Letter to Shareholders
I am pleased to present you SoftwareONE’s 2019 Compensation Report on behalf of the Nomination and Compensation Committee and the Board of Directors.
Our first Compensation Report outlines SoftwareONE’s overall compensation policy and principles and discloses the compensation awarded to both members of the Board of Directors (BoD) and the Executive Board (EB) throughout the financial year. It is compiled in accordance with the Ordinance against Excessive Compensation (OaEC) applicable to Swiss listed companies, the Directive of Corporate Governance of SIX Swiss Exchange as well as the Swiss Code of Best Practice.
The 2019 financial year was marked by several corporate events. In January 2019 SoftwareONE completed the acquisition of Comparex, with the integration expected to be completed by the end of this year. Another important milestone was SoftwareONE’s IPO at the Swiss stock exchange on 25 October 2019, which was a natural next step in SoftwareONE’s development, intended to enhance its visibility and global profile while providing access to capital markets.
Established at the time of the IPO, the first months of the NCC members’ term were dedicated to the conduct of an extensive review of both the BoD and EB compensation frameworks and their overall fit with SoftwareONE’s new situation as a public company.
Our highly qualified, motivated and empowered global workforce which exemplifies our result-driven, customer-first company culture as well as our seven core values of speed, customer focus, employee satisfaction, humbleness, passion, integrity and discipline lie at the foundation of SoftwareONE’s success. We believe that people are our greatest asset and that our commitment to our employees’ professional and personal development, our performance-driven compensation structure and our recognition award programs motivate and empower our employees to deliver the highest level of service to our customers.
In this regard, the NCC started to develop a compensation framework with the goal of strengthening future long-term value creation and aligning the interests of the EB and extended leadership team with those of SoftwareONE’s shareholders, as well as recognizing and retaining talent to continue our successful journey, now as a listed company.
The Outlook 2020 section of our 2019 Compensation Report outlines the company’s planned changes to the compensation framework for 2020.
For the BoD, this includes the following:
- Review of the BoD annual base fees and additional committee fees based on a conducted BoD benchmark as well as further accentuation of the role of the Lead Independent Director within the BoD to reflect SoftwareONE’s commitment to build a robust BoD governance
- Introduction of a fixed portion of 40% of BoD compensation paid in the form of blocked shares beginning at the 2020 Annual General Meeting (AGM)
For the EB, we believe in developing a strong pay-for-performance compensation program that motivates our EB members to create value for SoftwareONE and its shareholders.
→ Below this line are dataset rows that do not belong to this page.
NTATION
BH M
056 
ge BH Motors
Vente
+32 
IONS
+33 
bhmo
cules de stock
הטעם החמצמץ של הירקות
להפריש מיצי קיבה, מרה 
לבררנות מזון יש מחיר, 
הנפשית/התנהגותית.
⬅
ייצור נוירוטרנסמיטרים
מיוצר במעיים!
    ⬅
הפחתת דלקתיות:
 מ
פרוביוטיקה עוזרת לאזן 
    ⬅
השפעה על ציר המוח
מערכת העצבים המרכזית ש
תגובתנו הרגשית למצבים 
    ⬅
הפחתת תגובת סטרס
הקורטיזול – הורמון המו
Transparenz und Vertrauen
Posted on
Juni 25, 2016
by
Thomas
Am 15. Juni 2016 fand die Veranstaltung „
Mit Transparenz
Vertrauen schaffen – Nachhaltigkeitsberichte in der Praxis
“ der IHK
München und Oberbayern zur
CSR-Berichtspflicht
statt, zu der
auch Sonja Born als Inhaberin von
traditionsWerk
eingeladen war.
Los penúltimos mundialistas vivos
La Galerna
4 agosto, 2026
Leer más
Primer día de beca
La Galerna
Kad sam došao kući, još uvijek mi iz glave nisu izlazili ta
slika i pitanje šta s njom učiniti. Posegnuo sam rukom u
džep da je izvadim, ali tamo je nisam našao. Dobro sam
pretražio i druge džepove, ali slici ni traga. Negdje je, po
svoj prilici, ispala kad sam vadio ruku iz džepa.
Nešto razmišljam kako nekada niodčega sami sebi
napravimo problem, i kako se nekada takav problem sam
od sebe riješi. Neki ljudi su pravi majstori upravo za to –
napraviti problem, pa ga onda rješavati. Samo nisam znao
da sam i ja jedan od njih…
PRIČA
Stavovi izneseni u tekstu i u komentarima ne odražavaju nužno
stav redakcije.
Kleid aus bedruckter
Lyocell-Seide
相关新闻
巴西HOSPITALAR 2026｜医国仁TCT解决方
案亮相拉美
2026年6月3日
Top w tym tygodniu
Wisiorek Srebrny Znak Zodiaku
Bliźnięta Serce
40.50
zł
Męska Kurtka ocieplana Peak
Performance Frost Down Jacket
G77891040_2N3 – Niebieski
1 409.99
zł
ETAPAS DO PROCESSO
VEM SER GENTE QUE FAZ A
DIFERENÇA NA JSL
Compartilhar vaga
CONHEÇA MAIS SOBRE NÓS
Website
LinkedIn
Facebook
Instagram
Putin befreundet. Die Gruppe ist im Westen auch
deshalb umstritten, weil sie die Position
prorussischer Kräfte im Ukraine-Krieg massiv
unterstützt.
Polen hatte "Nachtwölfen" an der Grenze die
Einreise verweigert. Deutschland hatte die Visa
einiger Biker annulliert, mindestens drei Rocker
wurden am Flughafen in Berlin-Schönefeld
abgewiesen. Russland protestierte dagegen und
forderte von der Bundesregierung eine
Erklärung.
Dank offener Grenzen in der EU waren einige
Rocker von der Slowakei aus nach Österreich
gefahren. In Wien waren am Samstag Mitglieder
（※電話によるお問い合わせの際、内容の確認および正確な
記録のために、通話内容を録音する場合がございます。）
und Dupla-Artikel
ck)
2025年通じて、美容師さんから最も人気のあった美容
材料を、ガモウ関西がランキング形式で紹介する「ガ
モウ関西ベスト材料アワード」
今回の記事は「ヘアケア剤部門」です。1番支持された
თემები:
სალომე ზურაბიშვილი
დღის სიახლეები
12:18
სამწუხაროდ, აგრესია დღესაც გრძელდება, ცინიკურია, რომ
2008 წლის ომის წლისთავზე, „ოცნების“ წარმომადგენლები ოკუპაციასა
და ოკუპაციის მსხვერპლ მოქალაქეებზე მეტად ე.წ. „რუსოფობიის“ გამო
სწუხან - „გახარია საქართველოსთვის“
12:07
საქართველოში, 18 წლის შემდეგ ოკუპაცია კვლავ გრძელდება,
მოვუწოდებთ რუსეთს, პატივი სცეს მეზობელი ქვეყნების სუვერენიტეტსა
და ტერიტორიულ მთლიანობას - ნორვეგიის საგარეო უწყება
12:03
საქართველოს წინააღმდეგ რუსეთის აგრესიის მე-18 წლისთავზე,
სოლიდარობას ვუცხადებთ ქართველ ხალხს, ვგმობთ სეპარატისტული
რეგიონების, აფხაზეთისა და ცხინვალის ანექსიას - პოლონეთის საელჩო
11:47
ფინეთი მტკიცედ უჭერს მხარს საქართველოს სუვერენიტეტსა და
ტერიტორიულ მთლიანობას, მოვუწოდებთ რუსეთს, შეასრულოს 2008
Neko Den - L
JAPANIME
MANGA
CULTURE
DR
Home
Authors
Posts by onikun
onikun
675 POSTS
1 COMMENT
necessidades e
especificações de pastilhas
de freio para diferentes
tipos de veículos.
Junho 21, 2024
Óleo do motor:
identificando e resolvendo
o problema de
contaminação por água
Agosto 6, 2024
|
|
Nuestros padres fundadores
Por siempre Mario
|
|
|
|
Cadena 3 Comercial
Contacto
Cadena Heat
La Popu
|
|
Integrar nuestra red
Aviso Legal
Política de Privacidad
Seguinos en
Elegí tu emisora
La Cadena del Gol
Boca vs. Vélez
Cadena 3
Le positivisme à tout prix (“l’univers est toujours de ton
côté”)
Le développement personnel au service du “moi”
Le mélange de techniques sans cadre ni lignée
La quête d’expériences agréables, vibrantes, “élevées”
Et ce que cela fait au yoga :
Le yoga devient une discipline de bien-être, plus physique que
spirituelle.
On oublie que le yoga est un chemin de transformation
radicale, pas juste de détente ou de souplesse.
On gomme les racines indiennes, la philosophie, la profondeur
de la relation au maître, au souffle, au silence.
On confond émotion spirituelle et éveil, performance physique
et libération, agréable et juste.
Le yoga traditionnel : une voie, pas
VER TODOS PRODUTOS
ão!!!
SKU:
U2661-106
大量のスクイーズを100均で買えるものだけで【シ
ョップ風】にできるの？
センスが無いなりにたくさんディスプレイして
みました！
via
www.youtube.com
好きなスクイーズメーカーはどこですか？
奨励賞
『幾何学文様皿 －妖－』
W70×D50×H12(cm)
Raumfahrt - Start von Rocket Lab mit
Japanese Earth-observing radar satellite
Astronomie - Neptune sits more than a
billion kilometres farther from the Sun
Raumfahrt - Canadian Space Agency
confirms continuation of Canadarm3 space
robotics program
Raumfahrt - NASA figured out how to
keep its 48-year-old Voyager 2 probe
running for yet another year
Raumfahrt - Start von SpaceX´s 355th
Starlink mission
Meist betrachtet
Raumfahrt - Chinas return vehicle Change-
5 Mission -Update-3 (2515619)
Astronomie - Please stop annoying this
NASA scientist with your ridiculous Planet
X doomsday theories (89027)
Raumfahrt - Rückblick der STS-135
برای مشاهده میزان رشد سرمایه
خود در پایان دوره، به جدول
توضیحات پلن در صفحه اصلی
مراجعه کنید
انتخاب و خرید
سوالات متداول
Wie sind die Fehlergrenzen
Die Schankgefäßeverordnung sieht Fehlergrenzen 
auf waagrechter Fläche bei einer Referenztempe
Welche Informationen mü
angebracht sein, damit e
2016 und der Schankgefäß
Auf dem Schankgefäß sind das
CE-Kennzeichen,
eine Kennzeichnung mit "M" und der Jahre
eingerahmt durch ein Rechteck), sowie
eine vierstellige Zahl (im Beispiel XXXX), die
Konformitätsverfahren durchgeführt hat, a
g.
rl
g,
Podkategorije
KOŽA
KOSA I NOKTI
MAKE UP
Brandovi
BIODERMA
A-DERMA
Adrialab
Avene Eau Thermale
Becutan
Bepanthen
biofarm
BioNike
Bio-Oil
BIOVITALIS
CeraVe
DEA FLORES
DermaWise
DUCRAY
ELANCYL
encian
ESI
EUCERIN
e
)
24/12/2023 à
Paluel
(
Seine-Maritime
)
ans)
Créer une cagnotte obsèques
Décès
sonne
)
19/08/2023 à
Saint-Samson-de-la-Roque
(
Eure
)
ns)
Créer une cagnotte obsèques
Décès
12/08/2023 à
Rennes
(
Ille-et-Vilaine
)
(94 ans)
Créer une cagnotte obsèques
For this reason, the adjustments made to the EB compensation framework have all followed this common focus by means of:
- Further alignment of the Short-Term Incentive (STI) plan with general market practice and good governance principles through the abolishment of the quarterly bonus scheme for EB members
- Amendments to the STI metric weighting in order to further promote “pay-for-performance” alignment with overall company performance
- The introduction of a Long-Term Incentive (LTI) plan for our EB and selected senior management, in order to increase interest alignment with those of shareholders as well as promote long-term value creation for all company internal and external stakeholders
The NCC followed a comprehensive approach in selecting the companies to be included in SoftwareONE’s peer group for external compensation benchmarking. The NCC believes that benchmarking against a consistent and relevant set of peer companies that are similar to SoftwareONE in scope, product and service offered, will enable the company to set pay levels towards the middle of the respective market range. This will reinforce talent attraction, motivation and retention efforts needed to support the company’s success.
2020 Annual General Meeting
In line with the OaEC and our Articles of Incorporation, we will ask our shareholders to cast a binding vote on the maximum aggregate amount of compensation for the BoD for their term of office from the 2020 AGM to the 2021 AGM and for EB members for the financial year 2021. In addition, we will ask shareholders to endorse the 2019 Compensation Report in a consultative vote.
We look forward to receiving your support at the forthcoming AGM and thank you for your ongoing trust in SoftwareONE.